By Jodi Mohrmann - Managing Editor of special projects
Headline Goes Here

JACKSONIVLLE, Fla. - They are furry. They are friendly. And these pups are on a mission!

Each week, Sunday, a golden-doodle, visits the Mayo Clinic Radiation Oncology waiting room in Jacksonville. His job is to cheer up everyone he meets.

Diane Parisi's husband is having spinal surgery. She was feeling sad and nervous before Sunday walked in. 

"He just turned my, it's almost cliché, but he turned my frown to a smile," said Parisi.

Sunday's owner, Kristi Leonard, says her pooch lifts moods every day.

"Literally, the way peoples' faces light up. If they're just walking along and they see the dog, and it's just like a breath of fresh air," said Leonard, who is the Service Chair of the Caring Canines Program at Mayo Clinic, Florida.

Dogs don't just make people feel better, they also have health benefits.

Interacting with man's best friend can lower blood pressure, decrease anxiety, and improve lung function. One study showed heart attack patients with dogs were eight-times more likely to be alive a year later.

"It really changes the whole feeling of an exam room when the dogs come in," said Nancy Skaran, Administrator of the Caring Canines Program at Mayo Clinic, Florida.

Zoe also visits patients and their families. Her owner takes time off work to volunteer. 

"It's just the most incredible feeling I've ever had," said Linda Gibson.

They take their work seriously, but when the day's done even the mightiest mutts get, well, dog tired.

The Caring Canines Program at the Mayo Clinic in Jacksonville is run by volunteers. They currently have 18 dogs and owners that participate.

To qualify, the dogs have to be trained, evaluated, and registered with Pet Partners, a national organization and must also be up to date on their shots.

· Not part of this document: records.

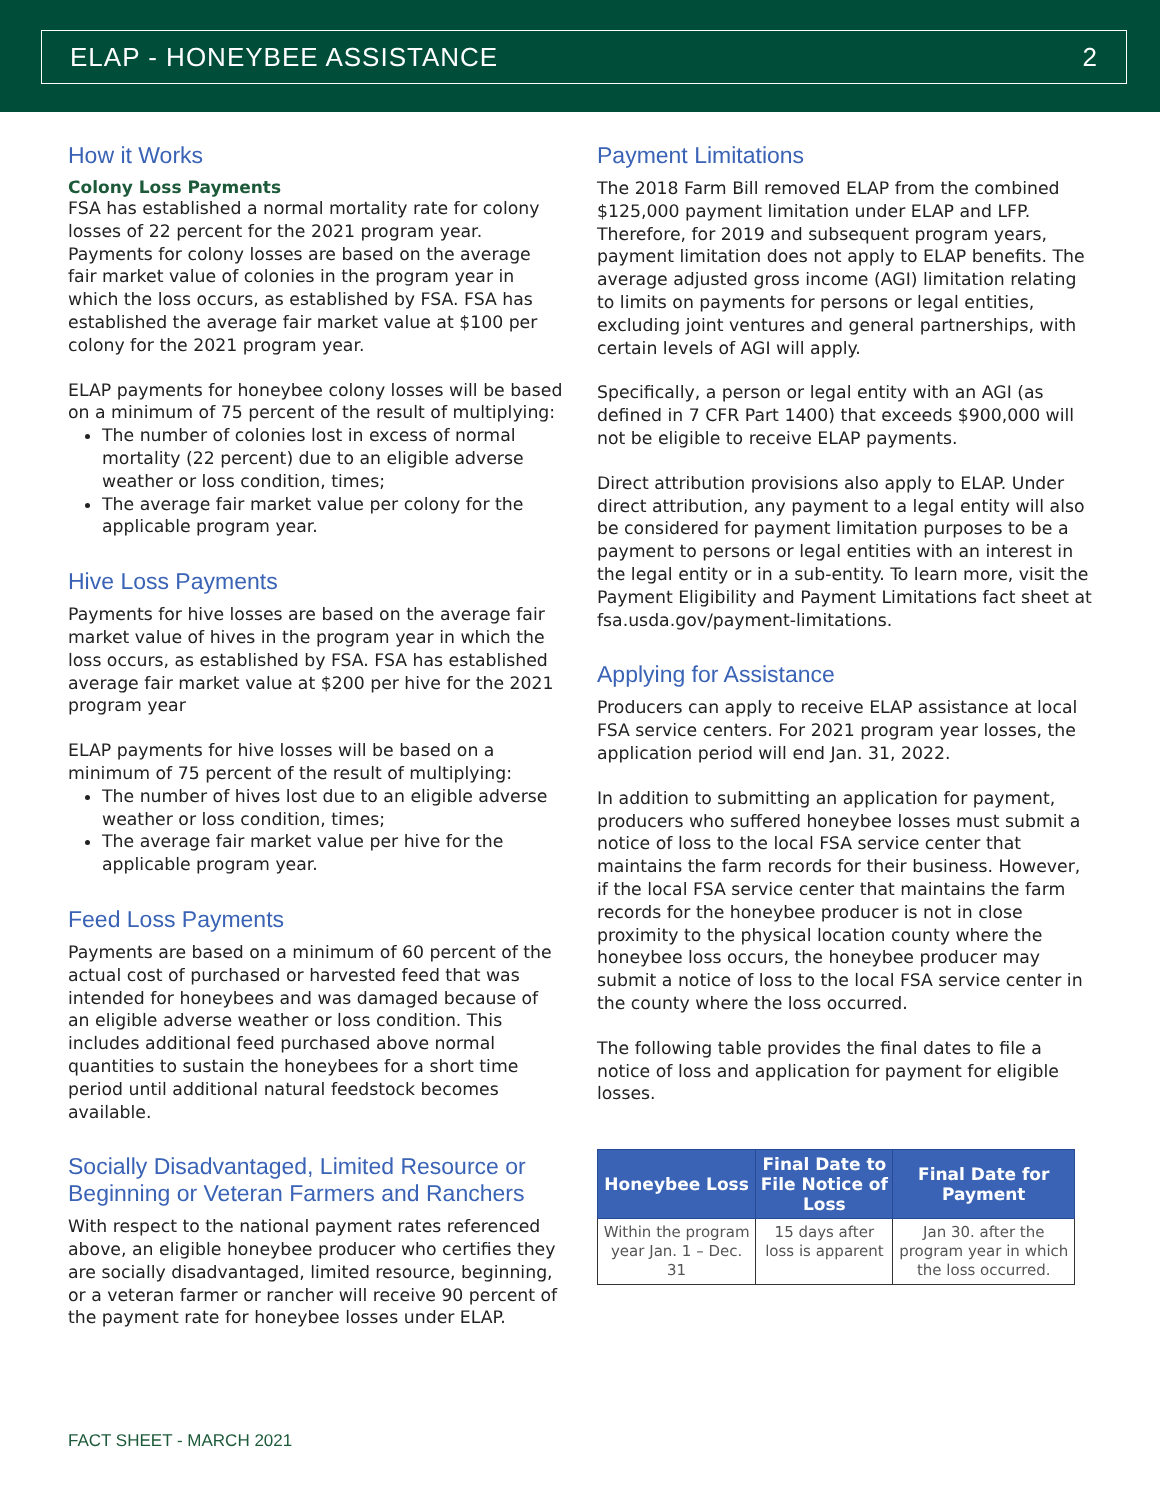ELAP - HONEYBEE ASSISTANCE 2
How it Works
Colony Loss Payments
FSA has established a normal mortality rate for colony losses of 22 percent for the 2021 program year. Payments for colony losses are based on the average fair market value of colonies in the program year in which the loss occurs, as established by FSA. FSA has established the average fair market value at $100 per colony for the 2021 program year.
ELAP payments for honeybee colony losses will be based on a minimum of 75 percent of the result of multiplying:
The number of colonies lost in excess of normal mortality (22 percent) due to an eligible adverse weather or loss condition, times;
The average fair market value per colony for the applicable program year.
Hive Loss Payments
Payments for hive losses are based on the average fair market value of hives in the program year in which the loss occurs, as established by FSA. FSA has established average fair market value at $200 per hive for the 2021 program year
ELAP payments for hive losses will be based on a minimum of 75 percent of the result of multiplying:
The number of hives lost due to an eligible adverse weather or loss condition, times;
The average fair market value per hive for the applicable program year.
Feed Loss Payments
Payments are based on a minimum of 60 percent of the actual cost of purchased or harvested feed that was intended for honeybees and was damaged because of an eligible adverse weather or loss condition. This includes additional feed purchased above normal quantities to sustain the honeybees for a short time period until additional natural feedstock becomes available.
Socially Disadvantaged, Limited Resource or Beginning or Veteran Farmers and Ranchers
With respect to the national payment rates referenced above, an eligible honeybee producer who certifies they are socially disadvantaged, limited resource, beginning, or a veteran farmer or rancher will receive 90 percent of the payment rate for honeybee losses under ELAP.
Payment Limitations
The 2018 Farm Bill removed ELAP from the combined $125,000 payment limitation under ELAP and LFP. Therefore, for 2019 and subsequent program years, payment limitation does not apply to ELAP benefits. The average adjusted gross income (AGI) limitation relating to limits on payments for persons or legal entities, excluding joint ventures and general partnerships, with certain levels of AGI will apply.
Specifically, a person or legal entity with an AGI (as defined in 7 CFR Part 1400) that exceeds $900,000 will not be eligible to receive ELAP payments.
Direct attribution provisions also apply to ELAP. Under direct attribution, any payment to a legal entity will also be considered for payment limitation purposes to be a payment to persons or legal entities with an interest in the legal entity or in a sub-entity. To learn more, visit the Payment Eligibility and Payment Limitations fact sheet at fsa.usda.gov/payment-limitations.
Applying for Assistance
Producers can apply to receive ELAP assistance at local FSA service centers. For 2021 program year losses, the application period will end Jan. 31, 2022.
In addition to submitting an application for payment, producers who suffered honeybee losses must submit a notice of loss to the local FSA service center that maintains the farm records for their business. However, if the local FSA service center that maintains the farm records for the honeybee producer is not in close proximity to the physical location county where the honeybee loss occurs, the honeybee producer may submit a notice of loss to the local FSA service center in the county where the loss occurred.
The following table provides the final dates to file a notice of loss and application for payment for eligible losses.
| Honeybee Loss | Final Date to File Notice of Loss | Final Date for Payment |
| --- | --- | --- |
| Within the program year Jan. 1 – Dec. 31 | 15 days after loss is apparent | Jan 30. after the program year in which the loss occurred. |
FACT SHEET - MARCH 2021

The Caring Canines Program's mission is to bring happiness and comfort to those in need. Their passion for dogs has led them to gather volunteers to spread the love from the dogs to others. They believe it is imperative to have the emotional support when in a time of crisis or healing. The Caring Canines Program serves to assisted living centers and nursing homes, hospitals, hospice care, and libraries. Volunteer dogs are required to be tested under the American Kennel Club's Canine Good Citizen certification and must have their shots up to date.